Collected data:
★ ★ ★ ★ ★ ★ ★
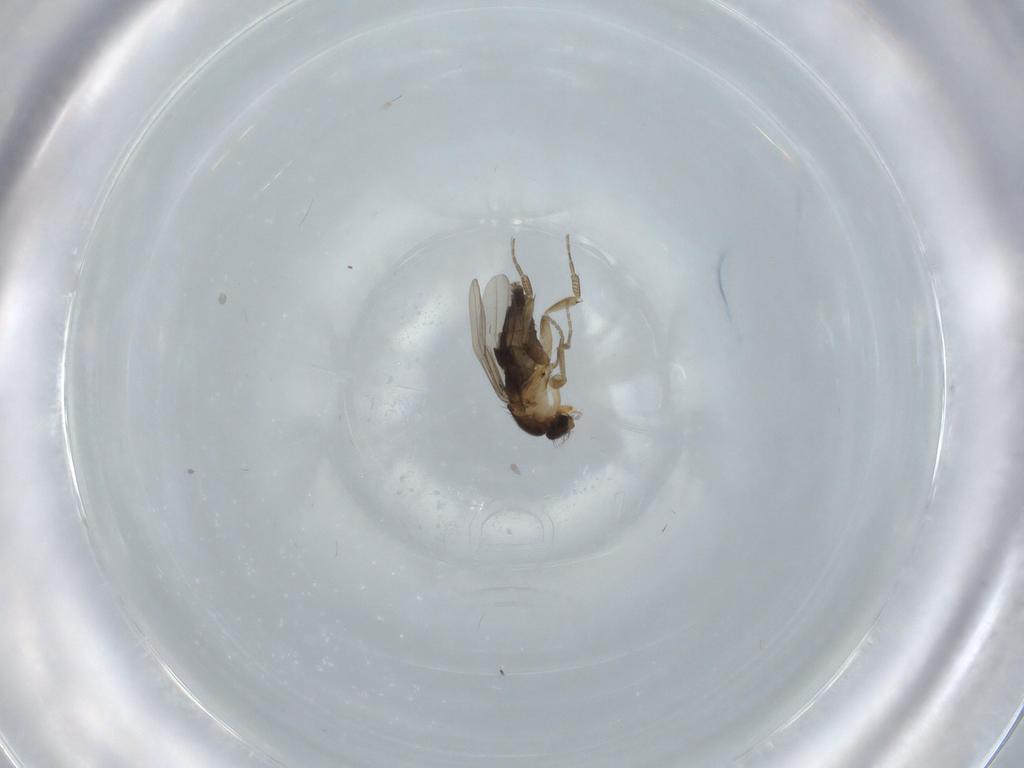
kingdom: Animalia
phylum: Arthropoda
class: Insecta
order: Diptera
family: Phoridae
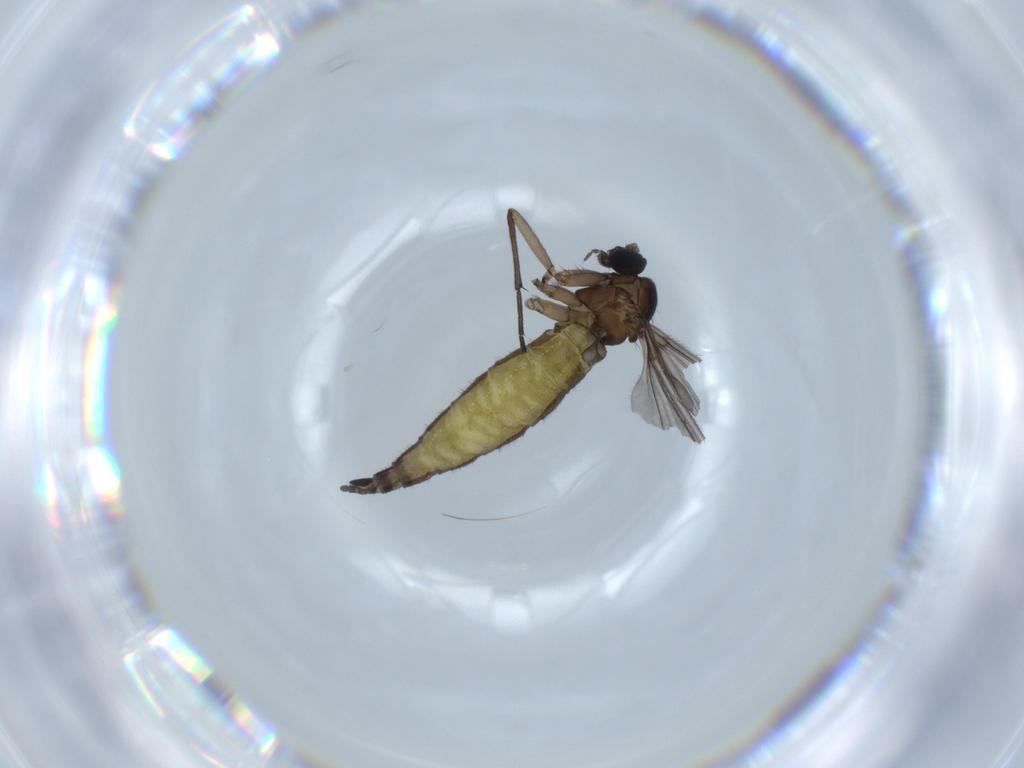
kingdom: Animalia
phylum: Arthropoda
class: Insecta
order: Diptera
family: Sciaridae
★ ★ ★ ★ ★ ★ ★
GOAL —
Reproduce the text lines of every record word for word, leaving the pictures out.

EXERCISE RESPONSE —
kingdom: Animalia
phylum: Arthropoda
class: Insecta
order: Diptera
family: Phoridae
kingdom: Animalia
phylum: Arthropoda
class: Insecta
order: Diptera
family: Sciaridae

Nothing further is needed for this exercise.